Contrairement à ses précédents films, disons « sociaux », celui-ci se détache d’une réalité trop actuelle. L’histoire est racontée par un homme qui quitte la vallée où il a grandi, et qui évoque ses souvenirs d’enfance : ceux de l’harmonie familiale, des premiers émois, des drames et des joies, tous nombreux et immenses.
La clé du film repose dans une phrase que prononce le narrateur, évoquant le souvenir de ces caramels dont le goût se prolongeait des heures… « C’est en tout cas le souvenir que j’en ai. » Tout est ainsi, comme exacerbé par la mémoire d’un enfant devenu grand, avec la sensibilité et l’innocence du regard enfantin.
Visuellement splendide, dans ce décor quasi unique du coron menant à la mine, How green… est aussi l’un des plus beaux films sur l’enfance qui s’achève. Belle prestation du débutant Roddy McDowall, pierre angulaire autour duquel tout le film s’articule. C’est son monde à lui qui s’effrite, c’est sa vision de cette vallée idéale que l’on découvre, cette gaieté qui s’évapore en même temps que l’innocence…

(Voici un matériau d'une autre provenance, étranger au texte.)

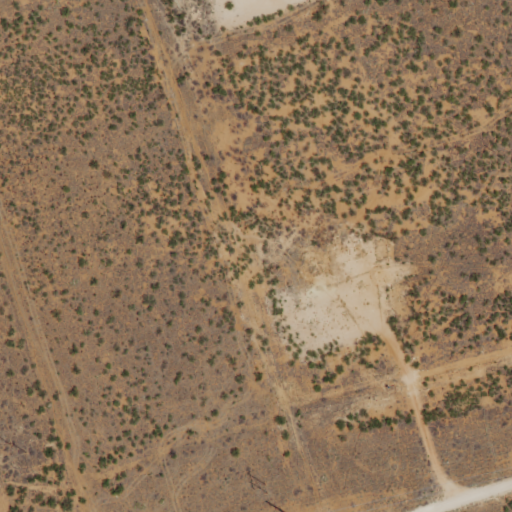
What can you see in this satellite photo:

Donald Crisp, Barry Fitzgerard, Anna Lee, Sara Allgood, et Maureen O’Hara qu’il dirige pour la première fois… Ford réunit quelques-uns de ses acteurs de prédilection, dans une communauté comme il les aime. Mais une communauté où la joie (et la comédie parfois) cache aussi des rancœurs, des mesquineries, et une vraie cruauté.
Grand film plein de paradoxes, où la religion est omniprésente, bienfaisante… et capable des pires cruautés. Où l’école est le seul moyen d’espérer un avenir meilleur, mais s’avère un lieu de sévices. Ou la tradition est la garantie de l’unité… mais pousse au malheur. Eloge de la famille et de l’individu, qui évoque la grandeur naissante des syndicats…
How green… est une merveille, belle à pleurer, c’est aussi l’un des films qui dit le mieux la complexité et la sincérité de Ford, traditionaliste humaniste. Un cinéaste qui filme en tout cas mieux que quiconque le temps qui passe, et les cendres qu’il laisse.